You have to be seriously committed to catch acts at opposite ends of Sydney Road and even more tenacious to drag a group past the colours and smells of the food and goods stalls.
The 25th Brunswick Music Festival is saluted by a Sunday of music and festivities at the Sydney Road Street Party. After an encounter with an Irish expat performing a surprisingly accurate Schwarzenegger impersonation, we head to the Retreat. The line at the pub proves impenetrable so the only option is to face the crowds and the sun back on the street in search of other musical delights. The hula hooping Miss Tallulah accompanied by the lush vocals of Maddy Leman attract a large audience on the well covered Children's Stage, while further along at the Community Stage the sparse crowd allows a willing couple to dance together to the Tango Collusion Duo.
The nine-headed party monster that are Labjacd are skillfully rocking the early afternoon crowd at the Iramoo Stage, raising the people from melting in the blazing sun to jumping up for big fat boogie to their Latin/jazz/hip hop fusion. They've got a decent crowd jumping, including a whole heap of toddlers – they love this shit! They finish on a jumped-up call and response Latin number, Fuego, which gets the already enthusiastic crowd totally involved. A big highlight of the day.
Meanwhile on the next stage down, Mighty Duke & The Lords are giving it some cheek with their own special ska-infused, surf calypso blend. Beardy singer Wally Maloney and the band's curious matching white sailor uniforms give them a sartorially superior air to match some tongue-in-cheek, often nautically-themed songs. Appropriately, many in the crowd are drinking coconut juice from the coconut stall down the road. There's trombone action and junk percussion, and the small crowd seems curious and perhaps a little (happily) confused.
The afternoon is thick with activity and a slow-moving crowd make it difficult to navigate between stages. You have to be seriously committed to catch acts at opposite ends of Sydney Road and even more tenacious to drag a group past the colours and smells of the food and goods stalls. The Roots stage at the corner of Edward Street has a consistent stream of onlookers – testament to how well the line-up suits a laid-back Sunday afternoon in the sun. Abbie Cardwell & The Chicano Rockers are a welcome burst of energy, enticing the crowd to dance to their rousing mariachi rock and roll blend. Collard Greens & Gravy are perfectly scheduled for an early-evening blues wind-down.
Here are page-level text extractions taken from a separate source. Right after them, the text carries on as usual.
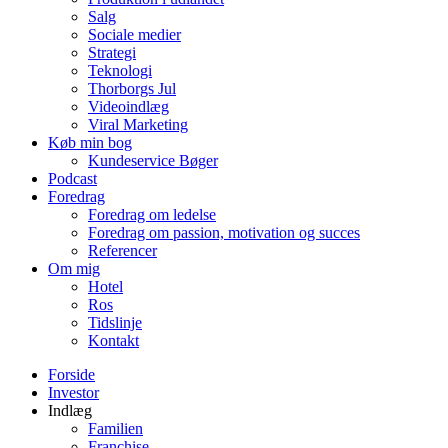
Salg
Sociale medier
Strategi
Teknologi
Thorborgs Jul
Videoindlæg
Viral Marketing
Køb min bog
Kundeservice Bøger
Podcast
Foredrag
Foredrag om ledelse
Foredrag om passion, motivation og succes
Referencer
Om mig
Hotel
Ros
Tidslinje
Kontakt
Forside
Investor
Indlæg
Familien
Franchise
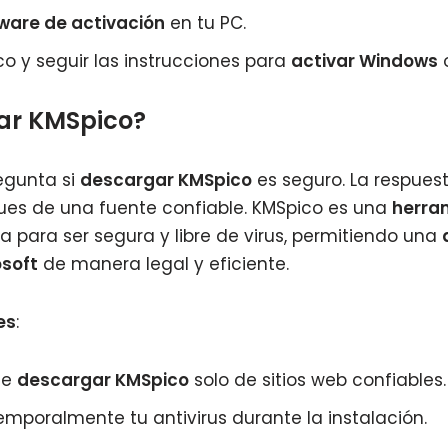
ware de activación
en tu PC.
co y seguir las instrucciones para
activar Windows
o
sar KMSpico?
egunta si
descargar KMSpico
es seguro. La respuest
es de una fuente confiable. KMSpico es una
herra
 para ser segura y libre de virus, permitiendo una
soft
de manera legal y eficiente.
es
:
de
descargar KMSpico
solo de sitios web confiables.
mporalmente tu antivirus durante la instalación.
Don't miss a beat with our FREE daily newsletter
As festival-goers weave down Sydney Road, checking out stalls and sampling refreshments, the sound of Bart Willoughby's wafting guitar is replaced by that of the cartoon-masked saxophone crew, The Prophets. The pink-clad street band Havana Palava lead the way as they march straight down Sydney Road, opening up a path for those willing to dance in their wake. On reaching the southern point of the festivities, the shelter of the Brunswick Hotel is calling. Out in the beer garden Strawberry Fist Cake have inspired an old punk to thrash around up front while a spirited kid dances around his knee caps. But once a seat is found inside, the solid pub rock of Dead Albatross and then Cinema 6 bodes well for the evening's entertainment, and there is no need to venture back out for quite some time.
Eventually, stalls pack up, last morsels going for a dollar, and prams are pushed home. Once evening sets in it's much easier to commit to a stage, by which time the pubs are the only ports of call for the dedicated as the street stages are packed away.
The Cornish Arms is off to an excellent start with indie punks Going Swimming energetically crashing their snarling, swaggering and silly rock about on the band stage and a courtyard DJ spinning top 40s to keep the punters happy. A loud gig is often a good gig, however this is not the case as the sound mash between the courtyard DJ and inside stage overwhelms the eardrums.
The Spotted Mallard is fast becoming one of Melbourne's go-to venues, thankfully filling the gap where others are shutting down. We catch Jack On Fire doing their Brunswick bluegrass swamp-rock thing to a hefty but pretty sloshed end-of-the-day crowd. By this point, much cider had been consumed and the band do not get the attention they deserve but these guys are impressive. Solid songs and impressive guitar from George Hyde, their atmospheric country vibe is beautifully set off by Samantha Wass's haunting voice and Ben Blakeney's husky vocals. Looking forward to catching them after not so many ciders.
People steadily trickle into scattered house parties and corner jam sessions as Sydney Road is transformed from a festival hub back into a suburban road. Rubbish is swept off the road and forklifts dodge the last few people. A man relieves himself in front of an oncoming train and the supermarket is overrun by twirling, guitar-wielding hipsters.